*ENUNCIADO 1:*
No texto sobre o procedimento disciplinar, em que dia foi a nova nota de culpa notificada ao A.?
*ENUNCIADO 2:*
Continue o texto sobre o procedimento disciplinar a partir do ponto em que termina.

*TEXTO FORNECIDO:*
————————

36 – Tendo a Ré sido notificada do deferimento da reabertura do procedimento disciplinar por notificação datada de 08/06/2009, e tendo a nova nota de culpa sido notificada ao A. no dia 3 de Julho de 2009, não se encontravam decorridos os prazos do artigo 372º, sendo certo que todos os procedimentos exigidos pela reabertura do processo disciplinar foram realizados no prazo da suspensão da instância, ou seja 60 dias.
37 – Tendo a decisão de deferimento do requerimento de reabertura do processo disciplinar sido proferida no dia 5 de Junho de 2009, muito depois da data limite para apresentação da contestação – 20 de Março de 2009 – se fosse entendimento do Tribunal que a nota de culpa só poderia ser apresentada até ao prazo limite para contestar, já não deveria ser admitida a reabertura.
38 – Deve ainda ampliar-se a Base Instrutória com os factos, quer da petição inicial quer da contestação quer do articulado superveniente.
39 – O douto despacho saneador/sentença violou os artigos 372º, 411º e 436, nº 2 do Código do Trabalho”.

Contra-alegou o Recorrido, invocando que a Recorrente se conformou com a parte do despacho recorrido que julgou ilícito o despedimento e por isso não deve ser admitido o recurso da decisão que julgou procedente a excepção de caducidade, e mesmo que assim não se entenda então o recurso é de apelação com subida diferida. Quanto ao fundo da questão, pugnou pela manutenção do decidido.
O Exmº Senhor Procurador Geral Adjunto nesta Relação pronunciou-se no sentido do recurso não merecer provimento.
Corridos os vistos legais cumpre decidir.

II. Matéria de facto
A matéria de facto dada como já assente na 1ª instância é a seguinte:
A) O A. é licenciado em Informática/ Matemáticas Aplicadas e tem o grau de Mestre em Informática.
B) A Ré é uma sociedade comercial que se dedica ao ensino privado sendo, além do mais, “dona” e entidade instituidora da “G…”.

————————

*REGISTOS LISTADOS:*
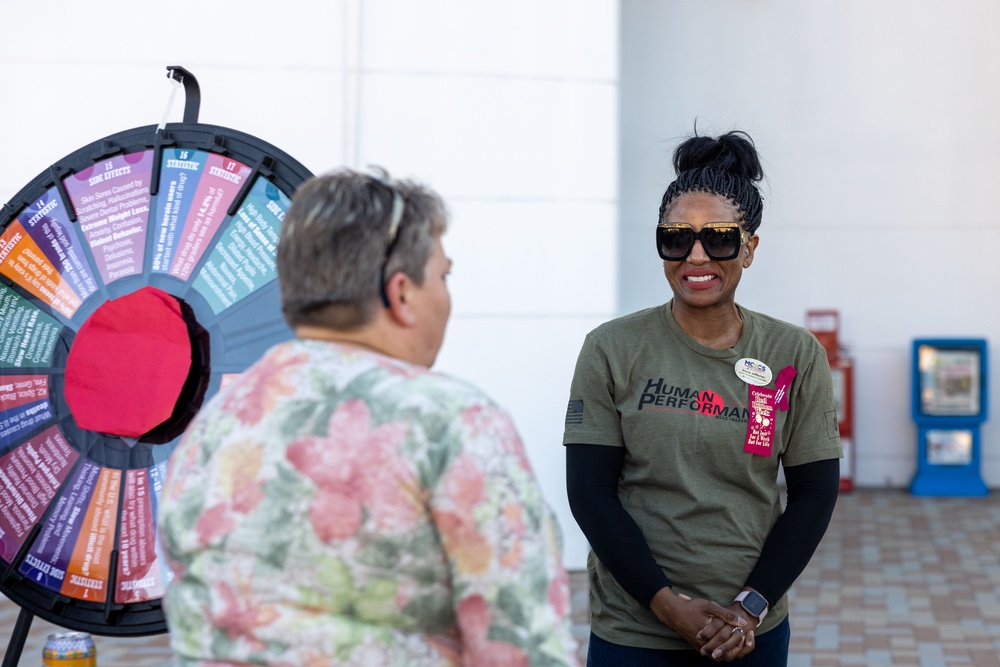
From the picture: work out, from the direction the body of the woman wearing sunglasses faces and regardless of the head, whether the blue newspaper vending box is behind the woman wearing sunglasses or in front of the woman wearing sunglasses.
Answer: behind

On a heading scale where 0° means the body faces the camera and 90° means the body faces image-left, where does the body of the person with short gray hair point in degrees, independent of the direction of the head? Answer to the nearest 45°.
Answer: approximately 225°

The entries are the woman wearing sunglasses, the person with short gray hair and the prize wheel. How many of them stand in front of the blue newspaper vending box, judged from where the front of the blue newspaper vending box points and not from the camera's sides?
3

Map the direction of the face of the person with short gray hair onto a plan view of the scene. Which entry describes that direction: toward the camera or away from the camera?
away from the camera

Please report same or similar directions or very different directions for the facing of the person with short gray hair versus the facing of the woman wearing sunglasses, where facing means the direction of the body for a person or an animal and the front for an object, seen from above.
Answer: very different directions

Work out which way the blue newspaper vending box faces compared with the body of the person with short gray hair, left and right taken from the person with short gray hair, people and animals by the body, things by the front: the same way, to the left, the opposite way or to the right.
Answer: the opposite way

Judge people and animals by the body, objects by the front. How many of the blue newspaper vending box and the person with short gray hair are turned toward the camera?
1

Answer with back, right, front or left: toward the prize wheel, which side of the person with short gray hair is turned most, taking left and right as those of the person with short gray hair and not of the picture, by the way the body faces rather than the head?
left

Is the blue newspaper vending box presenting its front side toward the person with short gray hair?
yes

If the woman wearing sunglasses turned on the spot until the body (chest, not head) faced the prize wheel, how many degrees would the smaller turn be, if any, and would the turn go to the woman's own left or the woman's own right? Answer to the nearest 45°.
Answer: approximately 90° to the woman's own right

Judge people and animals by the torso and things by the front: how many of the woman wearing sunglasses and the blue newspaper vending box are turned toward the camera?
2

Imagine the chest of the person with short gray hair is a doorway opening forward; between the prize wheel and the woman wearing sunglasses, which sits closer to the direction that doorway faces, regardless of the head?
the woman wearing sunglasses

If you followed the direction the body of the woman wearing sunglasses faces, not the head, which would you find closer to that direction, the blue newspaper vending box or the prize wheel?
the prize wheel

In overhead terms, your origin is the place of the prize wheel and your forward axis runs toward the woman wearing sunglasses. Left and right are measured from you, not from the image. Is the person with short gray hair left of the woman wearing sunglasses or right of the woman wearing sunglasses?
right

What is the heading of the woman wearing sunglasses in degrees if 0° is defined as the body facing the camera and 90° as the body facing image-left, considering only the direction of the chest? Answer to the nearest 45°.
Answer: approximately 0°
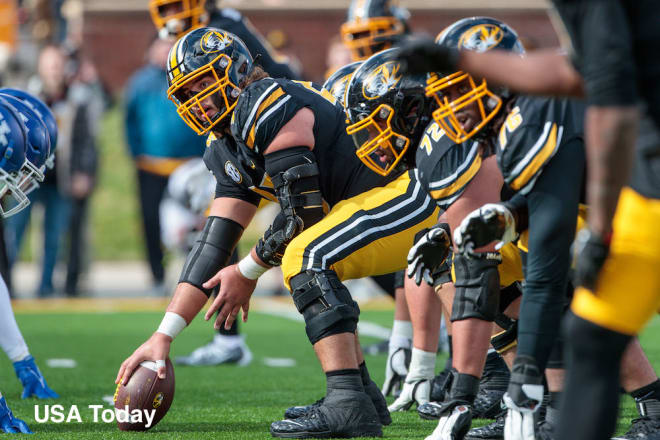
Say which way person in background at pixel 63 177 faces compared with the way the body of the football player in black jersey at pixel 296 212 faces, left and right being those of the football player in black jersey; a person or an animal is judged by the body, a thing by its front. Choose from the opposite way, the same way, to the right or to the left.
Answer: to the left

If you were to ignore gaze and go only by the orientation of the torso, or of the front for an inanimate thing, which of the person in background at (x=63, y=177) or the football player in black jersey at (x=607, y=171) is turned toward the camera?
the person in background

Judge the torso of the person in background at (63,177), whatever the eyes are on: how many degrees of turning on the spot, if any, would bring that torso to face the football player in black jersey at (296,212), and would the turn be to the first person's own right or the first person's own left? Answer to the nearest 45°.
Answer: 0° — they already face them

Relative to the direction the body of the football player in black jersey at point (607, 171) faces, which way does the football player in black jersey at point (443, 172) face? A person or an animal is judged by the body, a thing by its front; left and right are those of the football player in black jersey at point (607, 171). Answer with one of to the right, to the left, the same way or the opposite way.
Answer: the same way

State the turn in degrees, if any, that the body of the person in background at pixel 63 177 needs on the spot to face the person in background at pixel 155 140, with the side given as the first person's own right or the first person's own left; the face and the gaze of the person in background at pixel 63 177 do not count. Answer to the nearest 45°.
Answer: approximately 45° to the first person's own left

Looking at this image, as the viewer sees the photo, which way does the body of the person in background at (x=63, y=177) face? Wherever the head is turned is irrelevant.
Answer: toward the camera

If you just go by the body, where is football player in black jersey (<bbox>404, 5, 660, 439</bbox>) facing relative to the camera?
to the viewer's left

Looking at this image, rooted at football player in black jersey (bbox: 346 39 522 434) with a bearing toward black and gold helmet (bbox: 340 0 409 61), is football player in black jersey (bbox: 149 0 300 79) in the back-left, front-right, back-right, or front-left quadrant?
front-left

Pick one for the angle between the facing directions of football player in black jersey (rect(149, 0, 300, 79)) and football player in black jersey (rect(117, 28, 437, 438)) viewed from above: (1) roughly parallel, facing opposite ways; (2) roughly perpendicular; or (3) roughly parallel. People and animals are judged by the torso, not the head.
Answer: roughly parallel

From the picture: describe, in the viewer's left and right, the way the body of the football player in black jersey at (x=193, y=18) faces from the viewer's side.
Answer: facing to the left of the viewer

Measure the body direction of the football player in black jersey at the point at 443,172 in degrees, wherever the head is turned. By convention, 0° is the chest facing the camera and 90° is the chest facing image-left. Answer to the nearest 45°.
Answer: approximately 90°

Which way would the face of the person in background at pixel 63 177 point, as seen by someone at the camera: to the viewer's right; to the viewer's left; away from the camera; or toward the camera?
toward the camera

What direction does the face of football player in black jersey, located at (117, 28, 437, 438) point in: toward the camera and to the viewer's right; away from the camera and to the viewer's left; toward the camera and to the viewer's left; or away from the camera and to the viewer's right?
toward the camera and to the viewer's left
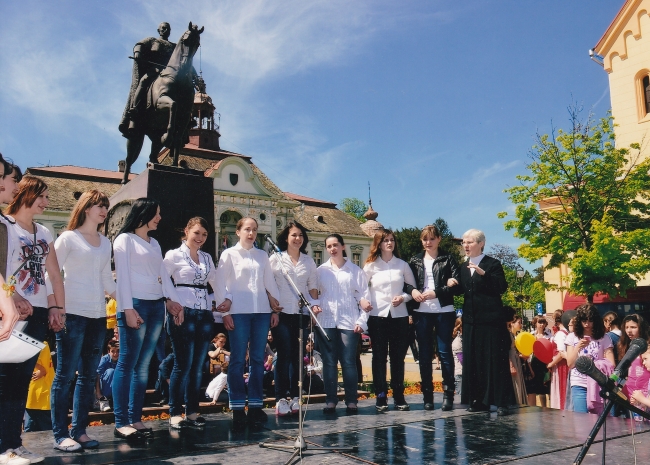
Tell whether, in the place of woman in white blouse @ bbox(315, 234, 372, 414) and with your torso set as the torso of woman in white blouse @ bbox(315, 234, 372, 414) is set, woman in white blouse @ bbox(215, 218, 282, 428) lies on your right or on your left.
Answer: on your right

————————

*RESPOSTA 1:*
No dia 3 de Julho de 2009.

*RESPOSTA 2:*
C) O A. foi admitido ao serviço da 1ª Ré em 1.10.1988 por contrato de trabalho então a termo certo, pelo período de 6 meses, para, sob as ordens, direcção e fiscalização dos seus legais representantes exercer as funções inerentes à categoria profissional então de professor não profissionalizado com habilitação própria grau superior na referida G….
D) O A. desempenhou ininterruptamente para a 1ª Ré as funções para as quais foi contratado desde 01.10.1988 até 10.10.2008, data em que foi despedido na sequência de processo disciplinar – processo que se mostra junto aos autos e se dá por integralmente reproduzido – com alegação de justa causa.
E) Conjuntamente - cumulativamente - com as funções de docência, desempenhou ainda o A., por nomeação da gerente da 1ª Ré, Srª Drª D…, as funções inerentes ao cargo de Director Pedagógico, desde 1.09.1994 até 15.05.2008.- funções respeitantes a um órgão da “G…”, de acordo com o seu Estatuto.
F) O cargo referido na alínea anterior é transitório e sujeito a nomeação pela entidade instituidora.
G) A 1ª Ré não entregou ao A., a quantia correspondente ao subsídio de Natal de 2008.
H) E, também não lhe entregou a quantia respeitante aos proporcionais de férias, subsídio de férias e subsídio de Natal.
I) Na 2º data mencionada na al. D) os 2º, 3º e 4º RR. eram gerentes da 1ª R. ( cfr. documento de fls. 30 a 32 ) .
Resulta ainda provado dos autos que:
J) Do primeiro despacho proferido no processo disciplinar, em 13.6.2008, consta: “Atenta a participação de 27 de Maio de 2008, efectuada pelo Dr. H… segundo a qual apenas se encontravam no gabinete da direcção os elementos constantes do documento que antecede, e que faltava importante e confidencial documentação da C… e, recaindo a suspeita de que tais documentos teriam sido furtados pelo Dr. B…, ordena-se a abertura de processo disciplinar”.
L) Em 24.6.2008 foi ouvido o Dr. I…, administrador da sociedade C…, que declarou que o Dr. H… o chamou ao gabinete da direcção a fim de confirmar que a quase totalidade da documentação existente no gabinete tinha desaparecido, e que declarou ainda que “Sabe a testemunha que dias mais tarde o Dr. B…, ameaçado de que o caso seria participado ao Ministério Público e à polícia, acabou por entregar a documentação que tinha sido furtada”.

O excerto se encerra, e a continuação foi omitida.